To do:
• A. Please say whether each statement below agrees with the inquest article, answering yes or no and quoting the deciding words: (i) Scott held a concealed-weapons permit. (ii) The seven-member jury's ruling has the force of law. (iii) Kullberg was among the first to leave the store.
• B. Edit the part of the inquest article that opens with the words containing "A Costco employee" and closes with "at the officer.", putting "cleared" in place of "evacuated".

---------- Source extract ----------

Erik Scott ignored several police commands to "get on the ground" before pulling a gun out of his waistband and aiming it "straight at the officer,'' Costco worker Colleen Kullberg testified during the first day of a Clark County coroner's inquest into Scott's July 10 death at the hands of three Las Vegas police officers at the Summerlin store.

Earlier testimony by doctors who treated Scott painted the 38-year-old medical device salesman as a likely prescription drug addict who battled long-term depression, high stress and chronic pain. When he died, Scott had potentially fatal levels of the painkiller morphine and the anti-anxiety drug Xanax in his system, according to a toxicology report.

A Costco employee had called police because Scott, who had a concealed-weapons permit, was carrying a gun and acting erratically, police said. The store was evacuated as officers responded, sending hundreds of shoppers and employees spilling into the parking lot as the fatal confrontation unfolded.

Kullberg said she was one of the last to leave the store, and emerged in time to hear the officer's commands and to see Scott staring at the officer.

"He wasn't getting on the ground," Kullberg testified before the jury and an audience that included Scott friends and relatives wearing buttons bearing a smiling photo of the West Point graduate.

Kullberg said she watched as Scott pulled a gun from his waistband and "aimed it straight at the officer," who shot him.

Her version of events matches that of the Las Vegas police, but Scott family attorney Ross Goodman gathered with his clients outside the Regional Justice Center after the day's session to express doubt about Kullberg's testimony.

"It's funny, because she looked nervous to me," he said. "The Costco lawyer was sitting in the courtroom."

He stopped short of calling her a liar.

"It's difficult to explain why she testified this way," said Goodman, who twice objected during the proceedings and was twice warned to remain seated and quiet. The inquest, which resumes at 9 a.m. today, is not an adversarial hearing, and the family attorney has no official role. The seven-member jury will decide whether the officer's actions were justified, excusable or criminal, but their ruling has no force of law.

---------- Provided information ----------

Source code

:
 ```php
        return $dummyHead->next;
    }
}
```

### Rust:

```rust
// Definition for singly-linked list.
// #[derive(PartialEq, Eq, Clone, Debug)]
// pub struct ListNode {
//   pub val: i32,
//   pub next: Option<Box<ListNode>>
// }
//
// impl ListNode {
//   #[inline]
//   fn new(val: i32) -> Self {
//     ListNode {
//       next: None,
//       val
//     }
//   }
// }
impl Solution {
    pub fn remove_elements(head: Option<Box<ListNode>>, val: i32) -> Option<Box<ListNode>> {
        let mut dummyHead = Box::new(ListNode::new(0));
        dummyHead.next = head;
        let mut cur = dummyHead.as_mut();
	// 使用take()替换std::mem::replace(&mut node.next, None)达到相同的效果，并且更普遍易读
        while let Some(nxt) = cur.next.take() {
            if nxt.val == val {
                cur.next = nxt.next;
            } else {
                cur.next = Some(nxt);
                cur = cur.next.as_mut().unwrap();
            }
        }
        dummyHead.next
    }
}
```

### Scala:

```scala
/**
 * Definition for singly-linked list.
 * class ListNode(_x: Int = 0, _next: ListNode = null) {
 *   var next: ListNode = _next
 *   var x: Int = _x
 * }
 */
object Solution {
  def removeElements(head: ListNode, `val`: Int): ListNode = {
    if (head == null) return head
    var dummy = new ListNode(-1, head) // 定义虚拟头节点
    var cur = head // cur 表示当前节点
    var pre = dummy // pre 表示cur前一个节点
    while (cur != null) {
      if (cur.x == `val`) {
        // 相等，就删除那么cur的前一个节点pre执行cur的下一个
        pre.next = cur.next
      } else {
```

----------

Answers for this exercise:
• A.
(i) Yes: "Scott, who had a concealed-weapons permit,"
(ii) No: "but their ruling has no force of law."
(iii) No: "she was one of the last to leave the store"

• B.
A Costco employee had called police because Scott, who had a concealed-weapons permit, was carrying a gun and acting erratically, police said. The store was cleared as officers responded, sending hundreds of shoppers and employees spilling into the parking lot as the fatal confrontation unfolded.

Kullberg said she was one of the last to leave the store, and emerged in time to hear the officer's commands and to see Scott staring at the officer.